On May 25, 1951, he escaped via a French-bound cruise ship to the USSR, where he settled, somewhat uneasily, in the remote city of Samara. Five years later, he resurfaced, giving a five-minute interview from Moscow. In 1959, he made a request to return to England, but was refused by Prime Minister Harold Macmillan. His health deteriorated and he died in Moscow at the age of 52. Another Briton, Donald MacLean, defected with Burgess on the same ship, while a third, Kim Philby, followed separately.
In “Friends and Traitors,” author John Lawton has brought back his popular Inspector Frederick Troy after a gap of seven years — his last appearance having been in “A Lily of the Field.” Here, the fictional Scotland Yard detective is pitted against — and sometimes placed as an unwilling ally to — the real-life Burgess, whom he has known since their time together at Cambridge, and has learned to tolerate despite Burgess’s salient character flaws.
At the start of the novel, we get quite a bit of background, going back to a party at the Troy family’s lavish home in Hertfordshire in 1935. Troy’s parents were Russian exiles who came to England poor and made it rich in the newspaper business. His older brother, Rod, is an MP with even higher things looming on the horizon. Fred’s choice of a career was a disappointment to his family, but he has built a big reputation for past successes — including successfully attending Nikita Khrushchev on his recent visit to Britain — but also some criticism for taking reckless chances and cutting corners when following the rules becomes inconvenient. Befriending Burgess appears to be one of Fred’s less practical decisions.
Now it is 1958. Rod, who refused to acknowledge his 50th birthday the previous year, has decided to celebrate his 51st by taking the who family on a grand tour of Paris, Siena, Florence, Vienna and Amsterdam. At a concert in Vienna, however, Frederick receives a message via the pianist, a longtime friend who just might be a spy herself. The message is from Burgess, who wants Troy to help him return to England. Troy, a glutton for problems if not punishment, is insatiably curious about the situation and attempts to help Burgess. He turns the matter over to M15 (British domestic intelligence), a decision that leads to complications not to be divulged here in detail.
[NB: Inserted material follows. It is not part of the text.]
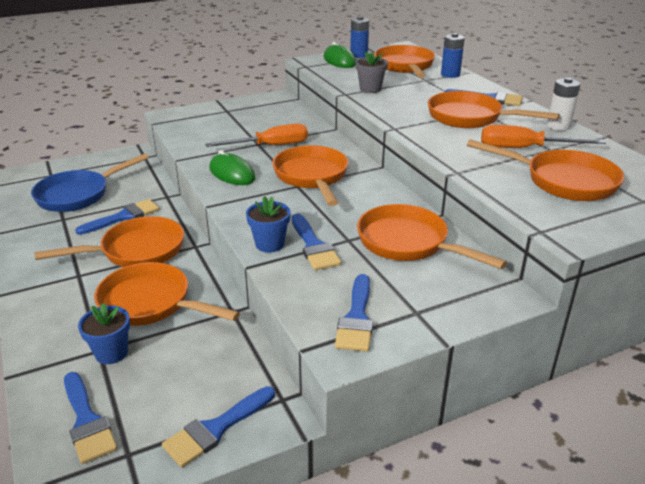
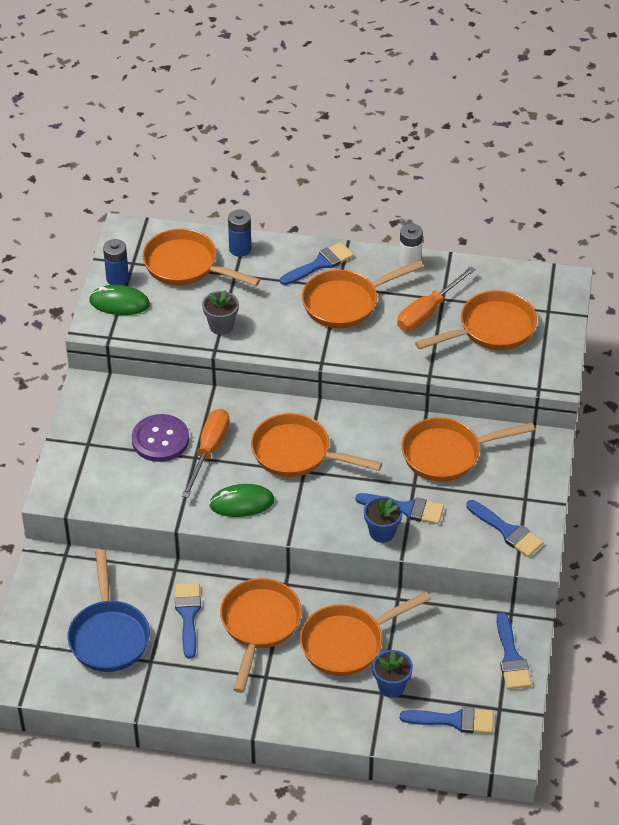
camera: 55 degrees left, 15 degrees up
none -> purple button [132,414,189,462]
Lawton, as in his previous “Inspector Troy” novels, is a master of creating a feeling of time and place, of amalgamating true-life events into his imaginative plot, of bringing every character, real or fictitious, major or minor, vividly to life. His writing is enormously colorful, his descriptions, whether of people, places or events inevitably convincing. Just to cite a particularly felicitous turn of phrase, one of Troy’s superiors is described as more “straight and decent” than most: “That was not to say that he was not devious, but his deviousness was usually in the service of his decency. He was quite capable of telling Troy to break the rules if breaking the rules got the job done.” The author also makes the incidental point that had homosexuality not been illegal at the time, much of the bad consequences would not have occurred, since the protagonists would not have been open to blackmail and the Russians would have had far less leverage.
Reading this narrative is like watching a newsreel and being sucked into the action. The surprises keep coming, not merely up to the last chapter but even to the novel’s very last line, which just happens to be in a foreign language.